To related $$\vec \omega_{rotating}$$ to $$\left\{ \alpha, \beta, \gamma \right\}$$ let’s look at $$\vec \omega_{rotating} \times \vec r$$

\[ \left| \begin{array}{ccc} \hat I & \hat J & \hat K \\ \omega_I & \omega_J & \omega_K \\ r_I & r_J & r_K \end{array} \right| = \left[ \begin{array}{c} \omega_J r_K – \omega_K r_J \\ \omega_K r_I – \omega_I r_K \\ \omega_I r_J – \omega_J r_I \end{array} \right] \]

and compare it to $$W(t) \vec r_{rotating}$$

\[ W(t) \vec r_{rotating} = \left[ \begin{array}{c} \beta r_J + \gamma r_K \\ -\beta r_I + \delta r_K \\ -\delta r_J -\gamma r_I \end{array} \right] \; ,\]

from which we conclude that

\[ W(t) = \left[ \begin{array}{ccc} 0 & \beta & \gamma \\ -\beta & 0 & \delta \\ -\gamma & -\delta & 0 \end{array} \right] = \left[ \begin{array}{ccc} 0 & -\omega_K & \omega_J \\ \omega_K & 0 & -\omega_I \\ -\omega_J & \omega_I & 0 \end{array} \right] \; .\]

It is convenient to define

\[ \Omega(t) = – W(t) = \left[ \begin{array}{ccc} 0 & \omega_K & -\omega_J \\ -\omega_K & 0 & \omega_I \\ \omega_J & -\omega_I & 0 \end{array} \right] \]

since now the action of $$\Omega(t)$$ on $$\vec r_{rotating}$$ is the same as the action of $$\vec \omega_{rotating} \times$$.

Finally, to get back to the inertially fixed frame, we can use the chain of relations

\[A(t) \left( \vec \omega \times \vec r \right) = (A(t) \vec \omega) \times (A(t) \vec r) \\ = \left( \vec \omega_{rotating} \times \right) \left( A(t) \vec r \right) = \Omega(t) A(t) \vec r = – \dot A(t) \vec r \]

to obtain

\[ \Omega(t) A(t) = – \dot A(t) \; .\]

Note that this relation follows immediately from the $$d \hat e_i /dt = W_{ij} \hat e_j$$ equation by expanding $$\hat e_i $$ and $$d \hat e_i /dt$$ in terms of $$\{ \hat \imath, \hat \jmath, \hat k\}$$.

Now a few remarks on why this works.

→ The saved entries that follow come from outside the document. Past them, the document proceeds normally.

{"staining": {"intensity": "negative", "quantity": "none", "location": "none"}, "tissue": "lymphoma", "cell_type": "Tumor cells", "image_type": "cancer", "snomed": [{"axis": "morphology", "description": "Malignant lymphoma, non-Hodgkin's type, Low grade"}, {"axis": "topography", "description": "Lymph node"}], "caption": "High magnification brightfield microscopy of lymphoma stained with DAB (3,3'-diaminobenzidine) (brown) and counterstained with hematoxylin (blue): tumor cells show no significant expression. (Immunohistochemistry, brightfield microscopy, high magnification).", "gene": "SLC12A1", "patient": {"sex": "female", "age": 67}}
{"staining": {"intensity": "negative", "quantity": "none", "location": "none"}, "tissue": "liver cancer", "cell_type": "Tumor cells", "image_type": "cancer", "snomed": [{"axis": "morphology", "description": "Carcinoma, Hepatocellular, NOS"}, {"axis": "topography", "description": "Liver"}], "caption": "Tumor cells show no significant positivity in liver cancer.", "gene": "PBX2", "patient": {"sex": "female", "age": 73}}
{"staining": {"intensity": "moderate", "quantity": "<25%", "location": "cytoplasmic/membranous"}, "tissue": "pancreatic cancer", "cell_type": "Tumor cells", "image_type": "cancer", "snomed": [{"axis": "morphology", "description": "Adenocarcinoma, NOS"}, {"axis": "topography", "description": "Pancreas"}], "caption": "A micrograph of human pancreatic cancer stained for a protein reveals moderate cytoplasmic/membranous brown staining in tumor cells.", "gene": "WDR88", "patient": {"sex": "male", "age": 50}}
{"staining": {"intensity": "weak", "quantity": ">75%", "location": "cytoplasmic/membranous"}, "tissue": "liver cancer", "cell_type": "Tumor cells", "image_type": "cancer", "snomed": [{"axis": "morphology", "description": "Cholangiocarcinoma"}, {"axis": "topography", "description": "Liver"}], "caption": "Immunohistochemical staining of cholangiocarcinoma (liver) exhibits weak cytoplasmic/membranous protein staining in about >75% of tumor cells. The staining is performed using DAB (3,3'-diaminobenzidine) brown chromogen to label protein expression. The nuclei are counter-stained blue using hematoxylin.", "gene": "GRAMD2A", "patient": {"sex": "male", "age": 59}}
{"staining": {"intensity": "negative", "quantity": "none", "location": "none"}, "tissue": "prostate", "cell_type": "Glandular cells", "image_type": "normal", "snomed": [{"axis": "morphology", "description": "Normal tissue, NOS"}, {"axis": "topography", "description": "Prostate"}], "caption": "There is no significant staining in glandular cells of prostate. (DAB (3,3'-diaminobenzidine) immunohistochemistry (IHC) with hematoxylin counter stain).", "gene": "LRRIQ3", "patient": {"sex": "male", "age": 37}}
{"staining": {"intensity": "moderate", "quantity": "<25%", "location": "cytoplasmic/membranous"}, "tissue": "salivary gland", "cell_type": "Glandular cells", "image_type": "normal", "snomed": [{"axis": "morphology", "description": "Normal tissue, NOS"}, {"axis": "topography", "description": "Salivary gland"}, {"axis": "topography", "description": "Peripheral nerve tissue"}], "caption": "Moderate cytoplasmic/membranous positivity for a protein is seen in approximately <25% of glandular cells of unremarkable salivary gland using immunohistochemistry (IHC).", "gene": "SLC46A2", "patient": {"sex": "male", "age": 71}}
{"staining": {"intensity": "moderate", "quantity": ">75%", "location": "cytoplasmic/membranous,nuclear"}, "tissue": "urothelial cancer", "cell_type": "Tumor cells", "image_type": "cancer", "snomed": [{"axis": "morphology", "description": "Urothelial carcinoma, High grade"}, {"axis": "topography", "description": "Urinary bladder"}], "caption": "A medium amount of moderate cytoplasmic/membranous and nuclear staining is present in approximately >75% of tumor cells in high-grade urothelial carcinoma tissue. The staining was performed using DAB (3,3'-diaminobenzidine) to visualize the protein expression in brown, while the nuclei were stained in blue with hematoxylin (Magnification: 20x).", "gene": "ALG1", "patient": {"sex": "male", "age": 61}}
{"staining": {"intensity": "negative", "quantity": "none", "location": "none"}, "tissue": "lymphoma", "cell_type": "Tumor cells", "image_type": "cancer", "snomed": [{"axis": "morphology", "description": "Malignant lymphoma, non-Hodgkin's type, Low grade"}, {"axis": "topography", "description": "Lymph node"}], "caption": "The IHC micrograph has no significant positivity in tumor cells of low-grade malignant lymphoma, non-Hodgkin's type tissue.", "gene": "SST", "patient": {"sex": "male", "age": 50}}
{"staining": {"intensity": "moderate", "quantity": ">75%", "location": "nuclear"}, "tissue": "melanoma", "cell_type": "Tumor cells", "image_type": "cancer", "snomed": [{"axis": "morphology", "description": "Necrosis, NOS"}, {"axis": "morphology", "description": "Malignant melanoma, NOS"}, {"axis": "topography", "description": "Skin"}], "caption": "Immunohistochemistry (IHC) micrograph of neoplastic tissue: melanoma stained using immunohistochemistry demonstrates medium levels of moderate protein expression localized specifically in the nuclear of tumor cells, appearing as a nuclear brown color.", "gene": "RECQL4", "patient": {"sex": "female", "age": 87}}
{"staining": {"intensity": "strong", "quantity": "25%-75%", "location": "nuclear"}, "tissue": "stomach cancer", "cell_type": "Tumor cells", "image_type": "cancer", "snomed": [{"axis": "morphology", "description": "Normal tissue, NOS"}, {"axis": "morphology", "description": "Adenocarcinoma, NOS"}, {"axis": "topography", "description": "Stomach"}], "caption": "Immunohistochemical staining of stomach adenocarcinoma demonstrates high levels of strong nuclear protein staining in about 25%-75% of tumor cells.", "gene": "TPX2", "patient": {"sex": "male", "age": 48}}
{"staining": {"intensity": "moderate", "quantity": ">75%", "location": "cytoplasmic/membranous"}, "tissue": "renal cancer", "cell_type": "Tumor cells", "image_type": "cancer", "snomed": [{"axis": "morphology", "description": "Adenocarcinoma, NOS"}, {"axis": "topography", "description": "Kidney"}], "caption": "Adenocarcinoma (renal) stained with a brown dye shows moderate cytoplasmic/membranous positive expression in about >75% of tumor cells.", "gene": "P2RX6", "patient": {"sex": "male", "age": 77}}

First note that, from the time derivative of the orthogonality relation, the matrix relating $$\{\dot {\hat e_i} \}$$ to $$\{\hat e_j\}$$ must be antisymmetric. The number of free components of an $$N$$-dimensional antisymmetric matrix is $$N(N-1)/2$$. Only in $$N=3$$ is $$N(N-1)/2$$ equal to $$N$$. So, quite by accident (or providence), only in three dimensions does an antisymmetric matrix have the same number of components as a vector. The cross-product then mimics or prefigures the matrix product. Geometrically, these observations can be summarized by saying that, in three dimensions, a two-dimensional plane is in one-to-one correspondence with the normal vector to the plane. In lower dimensions, there is simply not enough structure to construct the normal spaces. In four or more dimensions, the normal space is larger than one-dimensional. This result also explains why there seems to be a ‘mismatch’ in the number of transformations needed for the $$\vec \omega \times \vec r$$ expression

\[ A(t) \left( \vec \omega \times \vec r \right) = \left( A(t) \vec \omega \right) \times \left( A(t) \vec r \right) \; .\]

So, living in three dimensions is a special place to be.